SUPPLIED RECORDS -
--- START ---

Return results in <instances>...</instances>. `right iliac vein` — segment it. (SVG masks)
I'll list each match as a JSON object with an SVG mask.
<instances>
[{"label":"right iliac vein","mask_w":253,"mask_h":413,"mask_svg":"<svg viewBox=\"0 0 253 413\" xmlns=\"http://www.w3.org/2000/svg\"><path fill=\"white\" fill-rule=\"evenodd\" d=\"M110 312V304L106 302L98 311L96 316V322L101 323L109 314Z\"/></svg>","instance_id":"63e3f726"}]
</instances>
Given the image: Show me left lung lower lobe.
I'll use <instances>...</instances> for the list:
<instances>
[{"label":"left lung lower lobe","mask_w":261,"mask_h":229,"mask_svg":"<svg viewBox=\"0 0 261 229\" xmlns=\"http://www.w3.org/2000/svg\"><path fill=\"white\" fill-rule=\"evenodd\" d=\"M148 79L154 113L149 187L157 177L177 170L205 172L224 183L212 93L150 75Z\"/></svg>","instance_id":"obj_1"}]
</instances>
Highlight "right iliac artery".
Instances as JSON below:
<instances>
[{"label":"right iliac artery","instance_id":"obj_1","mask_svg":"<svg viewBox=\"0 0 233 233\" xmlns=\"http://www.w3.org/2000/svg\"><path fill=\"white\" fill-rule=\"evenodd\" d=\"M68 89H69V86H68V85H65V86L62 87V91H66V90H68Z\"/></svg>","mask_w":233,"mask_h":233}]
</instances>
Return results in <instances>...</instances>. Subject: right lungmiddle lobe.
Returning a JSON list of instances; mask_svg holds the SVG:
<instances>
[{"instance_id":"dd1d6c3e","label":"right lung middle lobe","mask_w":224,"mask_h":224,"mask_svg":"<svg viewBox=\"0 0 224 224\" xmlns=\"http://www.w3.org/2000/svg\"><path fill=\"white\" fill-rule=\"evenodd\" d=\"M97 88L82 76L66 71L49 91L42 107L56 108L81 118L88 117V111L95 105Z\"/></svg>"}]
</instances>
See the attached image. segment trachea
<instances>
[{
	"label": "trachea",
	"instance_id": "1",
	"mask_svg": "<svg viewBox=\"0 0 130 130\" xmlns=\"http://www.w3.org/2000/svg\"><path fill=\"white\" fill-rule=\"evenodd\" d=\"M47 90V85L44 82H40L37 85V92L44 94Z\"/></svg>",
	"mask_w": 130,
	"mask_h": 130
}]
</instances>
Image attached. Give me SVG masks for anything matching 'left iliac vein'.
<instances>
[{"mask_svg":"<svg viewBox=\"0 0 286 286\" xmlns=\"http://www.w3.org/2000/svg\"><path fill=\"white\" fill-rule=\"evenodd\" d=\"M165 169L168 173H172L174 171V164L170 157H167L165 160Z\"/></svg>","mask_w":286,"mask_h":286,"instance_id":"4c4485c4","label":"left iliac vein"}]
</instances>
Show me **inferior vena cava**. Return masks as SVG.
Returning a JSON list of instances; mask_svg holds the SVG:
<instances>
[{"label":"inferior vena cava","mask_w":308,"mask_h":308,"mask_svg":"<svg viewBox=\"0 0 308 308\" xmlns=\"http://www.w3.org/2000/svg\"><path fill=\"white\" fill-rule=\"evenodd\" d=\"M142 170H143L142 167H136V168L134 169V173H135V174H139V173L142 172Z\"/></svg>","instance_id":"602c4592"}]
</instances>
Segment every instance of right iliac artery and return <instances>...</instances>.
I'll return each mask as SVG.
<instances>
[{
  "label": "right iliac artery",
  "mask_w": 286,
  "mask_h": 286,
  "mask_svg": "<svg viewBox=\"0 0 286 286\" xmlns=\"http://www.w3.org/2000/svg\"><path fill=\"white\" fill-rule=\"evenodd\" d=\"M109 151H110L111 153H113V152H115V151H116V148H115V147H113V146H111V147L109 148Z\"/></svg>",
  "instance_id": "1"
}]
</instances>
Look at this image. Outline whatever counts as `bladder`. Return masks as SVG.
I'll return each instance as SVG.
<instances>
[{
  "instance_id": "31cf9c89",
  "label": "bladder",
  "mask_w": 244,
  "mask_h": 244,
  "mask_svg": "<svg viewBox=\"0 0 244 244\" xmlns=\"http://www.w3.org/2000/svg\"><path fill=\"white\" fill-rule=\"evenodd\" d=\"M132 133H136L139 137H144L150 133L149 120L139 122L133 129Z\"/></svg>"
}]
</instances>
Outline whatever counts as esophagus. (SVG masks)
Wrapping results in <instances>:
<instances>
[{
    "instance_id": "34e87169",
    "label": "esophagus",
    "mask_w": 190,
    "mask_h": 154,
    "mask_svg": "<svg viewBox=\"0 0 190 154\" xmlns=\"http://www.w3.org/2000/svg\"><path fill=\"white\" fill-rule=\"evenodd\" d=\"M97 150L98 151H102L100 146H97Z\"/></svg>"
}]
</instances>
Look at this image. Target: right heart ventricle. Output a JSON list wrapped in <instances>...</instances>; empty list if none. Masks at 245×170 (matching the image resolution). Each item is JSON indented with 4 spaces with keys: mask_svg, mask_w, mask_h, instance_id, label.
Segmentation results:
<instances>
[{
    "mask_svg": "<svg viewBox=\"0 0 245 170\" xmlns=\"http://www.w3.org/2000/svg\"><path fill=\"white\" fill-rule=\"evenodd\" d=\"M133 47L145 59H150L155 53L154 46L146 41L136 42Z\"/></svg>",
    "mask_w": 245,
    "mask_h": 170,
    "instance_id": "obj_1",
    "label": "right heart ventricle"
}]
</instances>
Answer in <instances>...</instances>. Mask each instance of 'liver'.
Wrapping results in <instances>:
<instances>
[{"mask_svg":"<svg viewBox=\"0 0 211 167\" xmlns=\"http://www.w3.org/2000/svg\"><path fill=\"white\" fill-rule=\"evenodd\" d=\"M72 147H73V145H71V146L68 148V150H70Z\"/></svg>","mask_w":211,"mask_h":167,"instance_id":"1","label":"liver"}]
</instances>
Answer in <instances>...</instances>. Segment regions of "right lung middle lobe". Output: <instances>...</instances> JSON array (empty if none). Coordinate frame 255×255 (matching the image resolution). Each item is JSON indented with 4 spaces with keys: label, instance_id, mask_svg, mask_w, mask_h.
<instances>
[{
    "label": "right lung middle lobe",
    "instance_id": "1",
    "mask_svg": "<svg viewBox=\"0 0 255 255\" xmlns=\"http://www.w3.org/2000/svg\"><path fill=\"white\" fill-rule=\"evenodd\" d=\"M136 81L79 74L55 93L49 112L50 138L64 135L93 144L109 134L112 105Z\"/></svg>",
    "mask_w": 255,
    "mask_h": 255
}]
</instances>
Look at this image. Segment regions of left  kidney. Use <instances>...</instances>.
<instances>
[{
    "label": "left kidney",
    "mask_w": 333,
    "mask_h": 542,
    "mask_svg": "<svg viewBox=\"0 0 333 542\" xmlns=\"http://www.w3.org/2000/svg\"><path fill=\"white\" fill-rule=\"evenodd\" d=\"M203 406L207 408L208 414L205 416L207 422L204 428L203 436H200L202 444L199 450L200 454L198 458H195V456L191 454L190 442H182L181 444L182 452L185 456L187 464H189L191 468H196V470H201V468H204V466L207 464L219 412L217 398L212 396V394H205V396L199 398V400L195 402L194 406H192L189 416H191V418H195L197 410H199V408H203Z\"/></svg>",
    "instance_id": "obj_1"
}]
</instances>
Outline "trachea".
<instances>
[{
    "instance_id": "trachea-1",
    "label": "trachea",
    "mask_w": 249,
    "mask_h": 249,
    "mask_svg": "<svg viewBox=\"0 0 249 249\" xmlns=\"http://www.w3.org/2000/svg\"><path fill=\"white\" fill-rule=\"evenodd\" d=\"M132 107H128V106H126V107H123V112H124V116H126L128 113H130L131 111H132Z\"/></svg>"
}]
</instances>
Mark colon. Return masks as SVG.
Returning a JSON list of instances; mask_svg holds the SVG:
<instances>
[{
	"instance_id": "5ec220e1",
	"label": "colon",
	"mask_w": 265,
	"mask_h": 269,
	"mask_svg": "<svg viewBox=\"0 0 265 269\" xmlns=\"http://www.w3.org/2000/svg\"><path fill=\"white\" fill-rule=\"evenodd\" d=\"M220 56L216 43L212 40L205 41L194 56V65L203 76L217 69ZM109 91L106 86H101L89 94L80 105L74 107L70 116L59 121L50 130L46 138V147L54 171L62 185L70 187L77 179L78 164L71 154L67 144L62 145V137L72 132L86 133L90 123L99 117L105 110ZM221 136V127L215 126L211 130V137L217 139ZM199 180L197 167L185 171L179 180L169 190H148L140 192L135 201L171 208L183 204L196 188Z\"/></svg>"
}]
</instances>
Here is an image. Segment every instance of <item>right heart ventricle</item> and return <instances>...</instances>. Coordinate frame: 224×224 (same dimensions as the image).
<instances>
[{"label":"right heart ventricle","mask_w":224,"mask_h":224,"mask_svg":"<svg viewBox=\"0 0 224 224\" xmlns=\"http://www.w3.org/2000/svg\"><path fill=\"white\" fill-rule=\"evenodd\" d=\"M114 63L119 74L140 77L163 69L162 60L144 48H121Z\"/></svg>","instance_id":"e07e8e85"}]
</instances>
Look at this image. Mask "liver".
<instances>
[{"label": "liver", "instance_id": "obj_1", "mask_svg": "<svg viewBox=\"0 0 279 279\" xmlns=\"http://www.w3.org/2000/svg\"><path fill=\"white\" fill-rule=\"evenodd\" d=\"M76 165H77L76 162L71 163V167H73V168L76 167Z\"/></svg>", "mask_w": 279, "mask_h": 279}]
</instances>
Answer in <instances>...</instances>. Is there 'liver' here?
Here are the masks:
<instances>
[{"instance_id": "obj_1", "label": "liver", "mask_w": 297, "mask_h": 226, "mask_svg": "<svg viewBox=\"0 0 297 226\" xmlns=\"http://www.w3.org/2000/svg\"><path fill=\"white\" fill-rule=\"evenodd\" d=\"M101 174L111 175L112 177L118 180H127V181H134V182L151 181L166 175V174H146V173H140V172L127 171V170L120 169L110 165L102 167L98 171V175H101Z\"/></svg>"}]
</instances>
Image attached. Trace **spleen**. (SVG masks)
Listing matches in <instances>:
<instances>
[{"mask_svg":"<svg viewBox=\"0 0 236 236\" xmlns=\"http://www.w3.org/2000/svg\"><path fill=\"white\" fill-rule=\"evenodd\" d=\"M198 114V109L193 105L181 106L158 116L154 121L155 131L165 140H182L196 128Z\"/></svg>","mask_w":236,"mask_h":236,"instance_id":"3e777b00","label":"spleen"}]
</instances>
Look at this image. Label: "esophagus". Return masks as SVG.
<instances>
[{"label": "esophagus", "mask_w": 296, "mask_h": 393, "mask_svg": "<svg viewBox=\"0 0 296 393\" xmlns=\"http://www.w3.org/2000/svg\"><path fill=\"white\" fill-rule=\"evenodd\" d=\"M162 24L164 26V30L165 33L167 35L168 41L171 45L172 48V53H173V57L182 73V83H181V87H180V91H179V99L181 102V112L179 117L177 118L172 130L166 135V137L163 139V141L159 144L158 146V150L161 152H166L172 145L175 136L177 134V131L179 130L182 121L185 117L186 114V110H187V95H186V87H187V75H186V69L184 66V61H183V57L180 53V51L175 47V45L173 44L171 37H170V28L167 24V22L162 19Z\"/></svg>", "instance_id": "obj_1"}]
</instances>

--- END ---

EXERCISE DETAILS - Quote each line of the records above that contains the string "whatever", matching case exactly.

SOLUTION TO THIS TASK -
Look at this image. Outline whatever counts as `bladder`. Return masks as SVG.
Outline whatever counts as esophagus. (SVG masks)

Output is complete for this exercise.